As social media grows up, the relationships between brands and their agencies around it are changing as well. Marketers are investing more in the channel from both a budget and a resource perspective and are, as a result, often looking to their agency partners to play more of a strategic role than a hands-on day-to-day one.
Many large brands now have their own in-house teams that handle their social accounts and activities, for example, and are looking to their agency partners to help dictate how those teams are used. For agencies, social is becoming less about the day-to-day operations of manning accounts and publishing content, and more about formulating long-term strategies and fixing business problems.
“Our relationships with clients are changing in that more want us to play an almost consultative role,” said Noah Mallin, vp and group director of social media at Digitas. “Clients look after varying aspects of social themselves now. We find more and more that they’re coming to us with business challenges.
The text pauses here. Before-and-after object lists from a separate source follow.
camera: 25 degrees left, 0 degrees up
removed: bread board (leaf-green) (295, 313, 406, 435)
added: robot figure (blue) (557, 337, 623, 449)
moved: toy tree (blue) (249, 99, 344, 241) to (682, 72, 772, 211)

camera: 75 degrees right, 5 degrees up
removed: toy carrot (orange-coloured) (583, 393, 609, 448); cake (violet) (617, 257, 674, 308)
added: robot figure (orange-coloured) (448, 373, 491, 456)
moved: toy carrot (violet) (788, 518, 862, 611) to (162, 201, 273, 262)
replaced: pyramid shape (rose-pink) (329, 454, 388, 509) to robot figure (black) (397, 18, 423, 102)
It’s not the old ‘we need a Facebook page because our competitor has one.’ It’s things like, ‘we’re concerned because our industry is being disrupted, is there a way to use social to fix this business problem?’”
Peter Kim, chief strategy officer at DachisGroup, expressed similar views, drawing comparisons between brands’ early approaches to e-commerce and CRM. Initially, many brands used third parties to take care of those functions, until it made sense financially to bring them in-house. Social could play out in a similar way, he suggested, meaning agencies will need to adapt their offerings and value propositions to their clients.
“I think in the short-term you can use agencies and outside help to get up to speed and rapidly grow your capabilities, but over the long term it’s going to be more cost effective to internatilize those functions,” he said, adding that the opportunity for agencies will likely be around services such as the collection and interpretation of data, and the creation of insights and strategies based on it.
As Mallin put it, “the opportunity for agencies is to step back and think more about how social can be transformative for a client’s business. The agencies that do that are the ones that’ll survive in this area.”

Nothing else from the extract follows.